GIVEN EXERCISE
Rewrite the lines of every item with "collection date" changed to "date collected" and everything else left as it is. Omit the pictures from your answer.

Saved entries
===

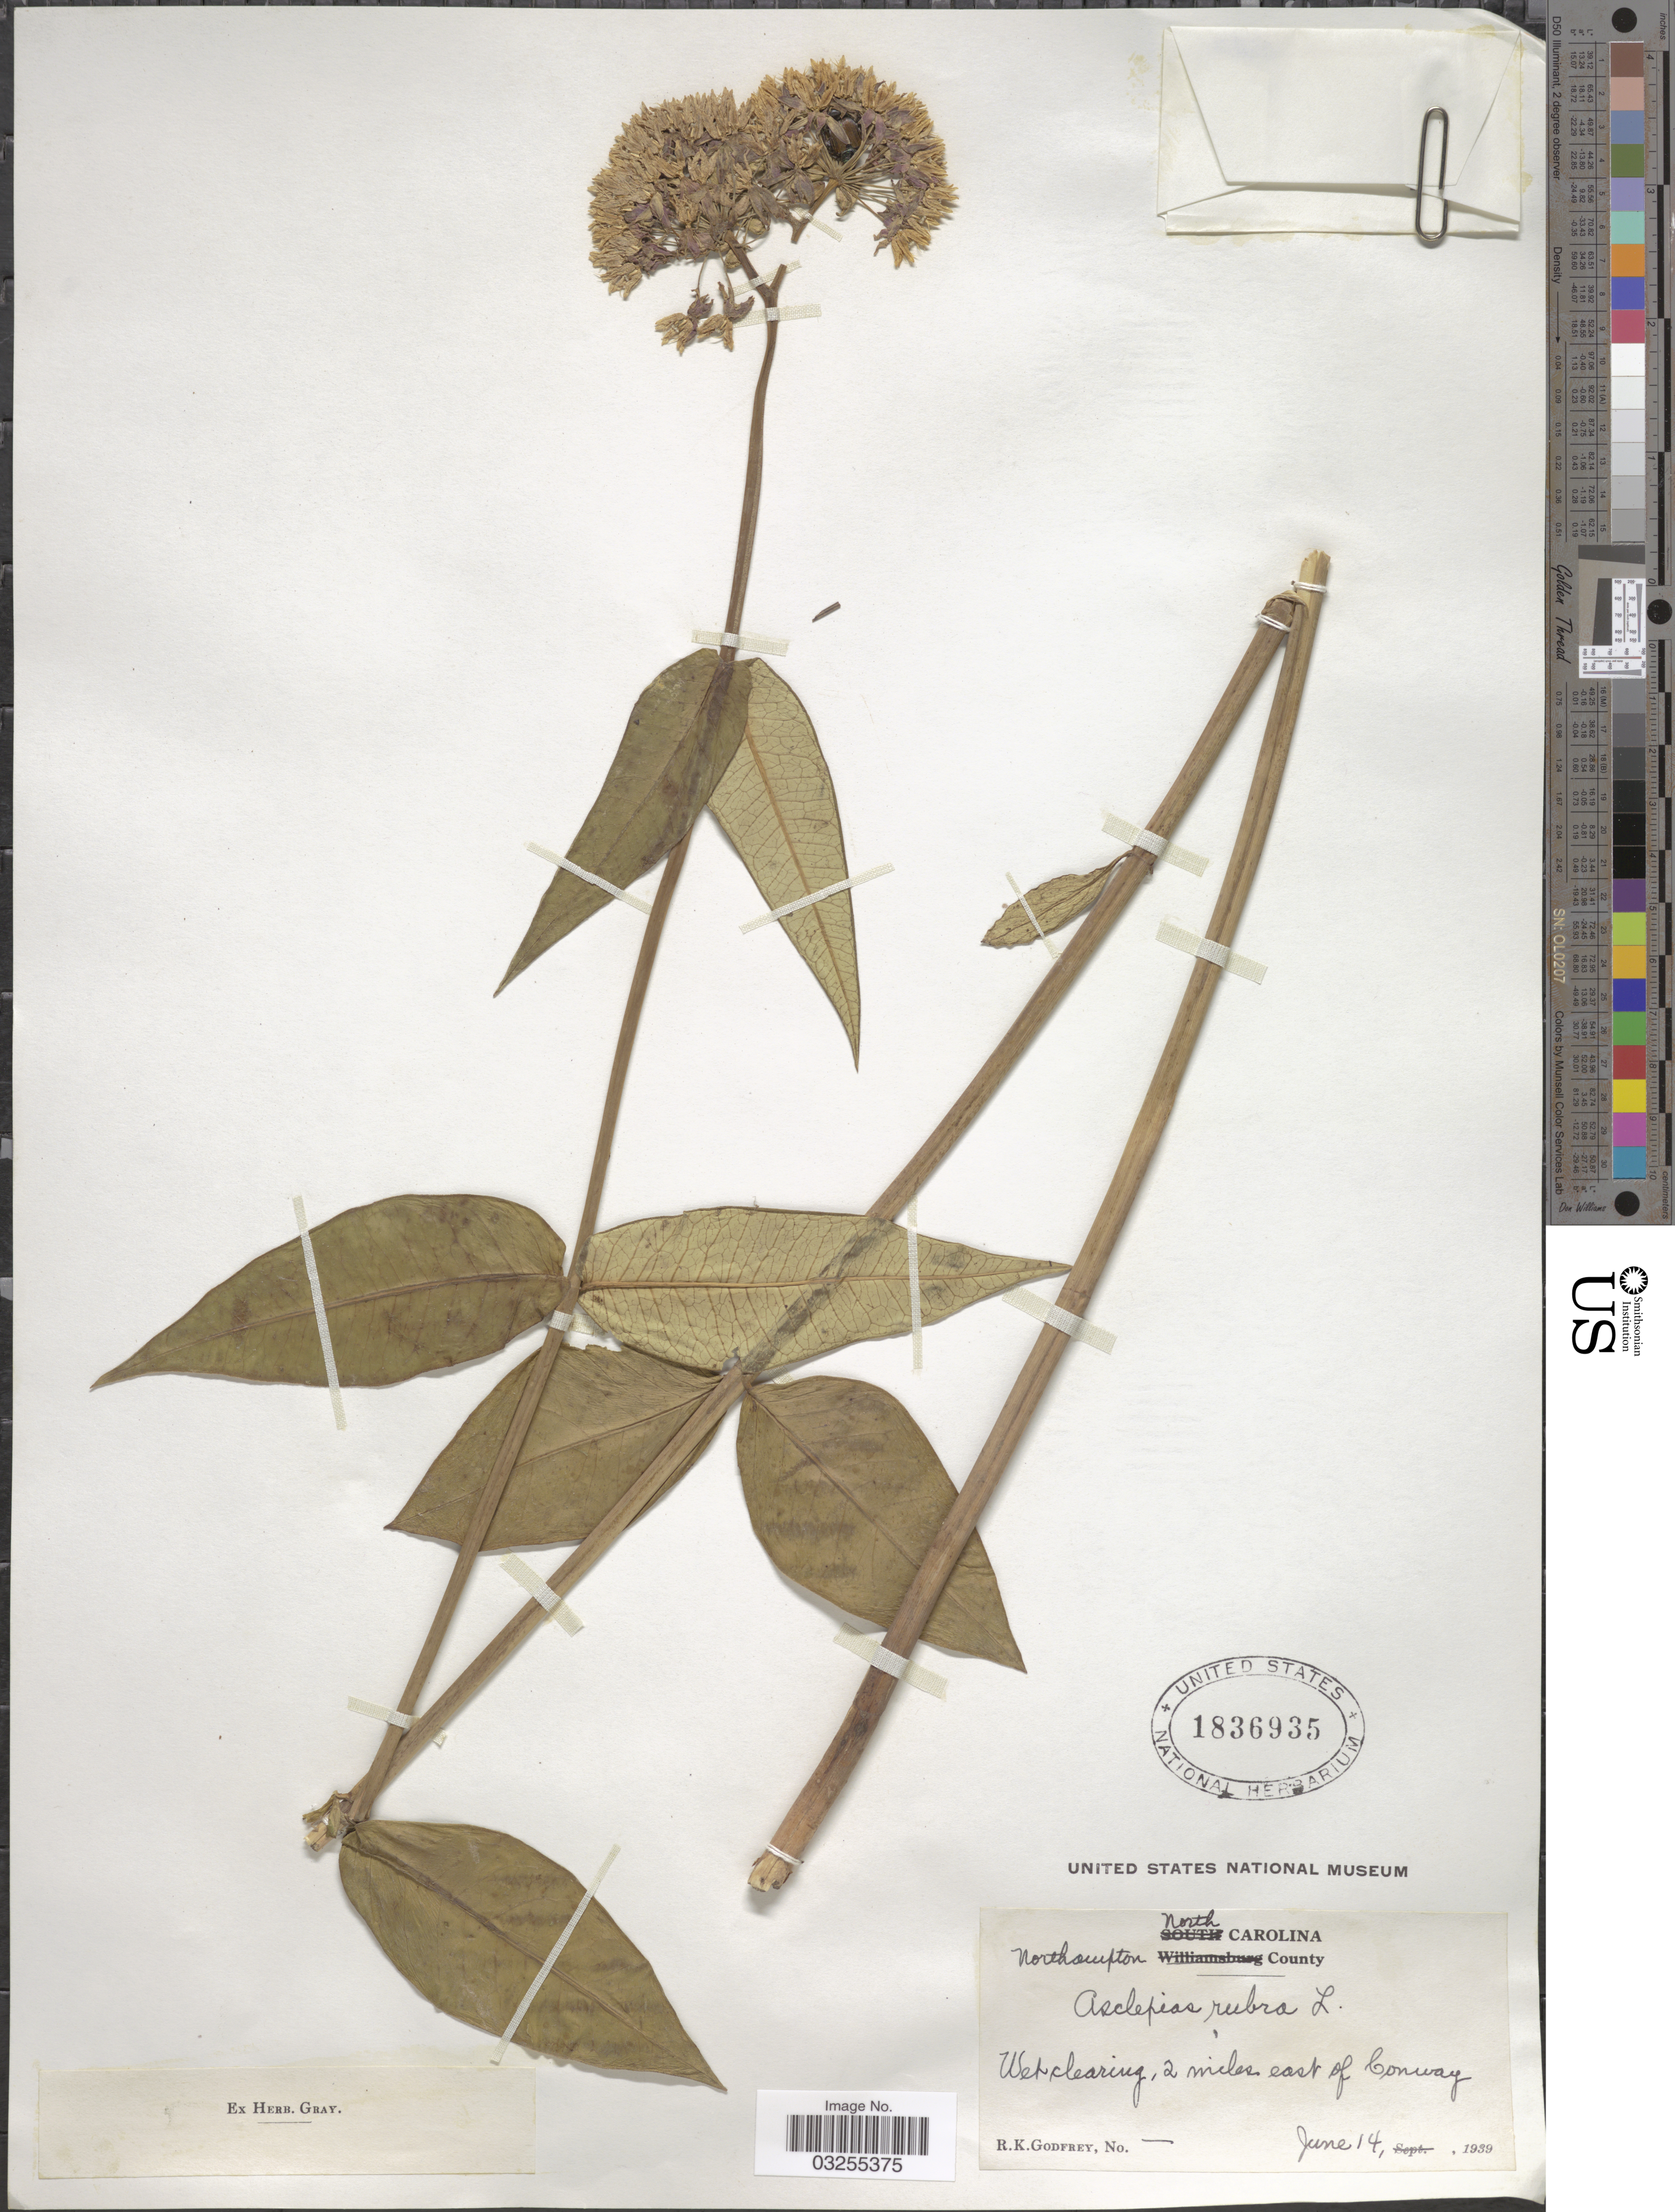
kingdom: Plantae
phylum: Tracheophyta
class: Magnoliopsida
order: Gentianales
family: Apocynaceae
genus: Asclepias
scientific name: Asclepias rubra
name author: L.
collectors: R. K. Godfrey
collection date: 1939-06-14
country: United States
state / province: North Carolina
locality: Northampton County. Wet clearing, 2 miles east of Conway.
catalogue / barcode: US 1836935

===

RESPONSE TO THIS TASK
kingdom: Plantae
phylum: Tracheophyta
class: Magnoliopsida
order: Gentianales
family: Apocynaceae
genus: Asclepias
scientific name: Asclepias rubra
name author: L.
collectors: R. K. Godfrey
date collected: 1939-06-14
country: United States
state / province: North Carolina
locality: Northampton County. Wet clearing, 2 miles east of Conway.
catalogue / barcode: US 1836935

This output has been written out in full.